- Texte visé : Projet de loi actualisant la programmation militaire pour les années 2024 à 2030 et portant diverses dispositions intéressant la défense, n° 2630
- Stade de lecture : 1ère lecture (1ère assemblée saisie)
- Examiné par : Commission de la défense nationale et des forces armées
Sous réserve de son traitement par les services de l'Assemblée nationale et de sa recevabilité
I. – Après le 1° de l’article L. 513‑1 du code des pensions militaires d’invalidité et des victimes de guerre, il est inséré un 1° bis ainsi rédigé :
« 1° bis D’un militaire décédé accidentellement sur le territoire national, lors d’un entraînement, ou d’un exercice en vue de l’obtention d’une qualification, ou d’un exercice de préparation d’opération extérieure, ou en mission intérieure, exécuté sur ordre et présentant une dangerosité ou un risque particulier. »
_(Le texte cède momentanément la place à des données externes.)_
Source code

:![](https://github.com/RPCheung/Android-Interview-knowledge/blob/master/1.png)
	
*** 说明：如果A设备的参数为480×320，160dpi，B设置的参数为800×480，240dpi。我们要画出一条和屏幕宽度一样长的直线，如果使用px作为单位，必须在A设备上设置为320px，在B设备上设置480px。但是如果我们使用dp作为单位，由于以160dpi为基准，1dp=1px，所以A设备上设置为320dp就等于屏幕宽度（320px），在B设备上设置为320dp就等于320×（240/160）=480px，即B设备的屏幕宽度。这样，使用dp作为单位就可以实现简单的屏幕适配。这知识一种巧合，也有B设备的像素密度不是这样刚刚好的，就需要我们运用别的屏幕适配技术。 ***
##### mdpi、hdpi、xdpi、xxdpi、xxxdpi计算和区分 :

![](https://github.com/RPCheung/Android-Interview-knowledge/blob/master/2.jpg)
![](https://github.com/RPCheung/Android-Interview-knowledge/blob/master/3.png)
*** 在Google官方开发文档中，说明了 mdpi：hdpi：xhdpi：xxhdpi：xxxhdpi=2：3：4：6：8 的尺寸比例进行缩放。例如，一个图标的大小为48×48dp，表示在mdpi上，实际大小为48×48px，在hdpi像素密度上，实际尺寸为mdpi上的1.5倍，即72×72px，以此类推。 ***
II. – La perte de recettes pour l’État est compensée à due concurrence par la création d’une taxe additionnelle à la taxe visée à l’article 235 ter ZD du code général des impôts. »
Par cet amendement, nous demandons que les militaires qui décèdent par accident, pendant un entraînement ou un exercice de haute intensité, soient attributaires de la mention « Mort pour le service de la Nation ».
L'état militaire est au fondement même de notre résilience. Il exige de la part de celui qui s'engage dans les armées, esprit de sacrifice (pouvant aller jusqu'au sacrifice suprême), discipline, disponibilité et loyalisme. Mais en retour, l'engagement du militaire mérite la juste reconnaissance de toute la Nation.
Ces militaires évoluaient dans des conditions très proches de la guerre réelle et exerçaient des missions de préparation qui les exposaient à la mort ou à la blessure. Dès lors, la mort de ces serviteurs de la France méritait la solidarité nationale, la reconnaissance et le soutien indéfectible de l’Etat à leurs familles.
C’est la raison pour laquelle de nombreuses familles réclament que leur soit étendue l’attribution de la mention « Mort pour le service de la Nation » et des droits qui y sont attachés: le versement d’une pension de réversion à taux plein ou l'octroi du statut de « pupille de la Nation » aux enfants du militaire décédé.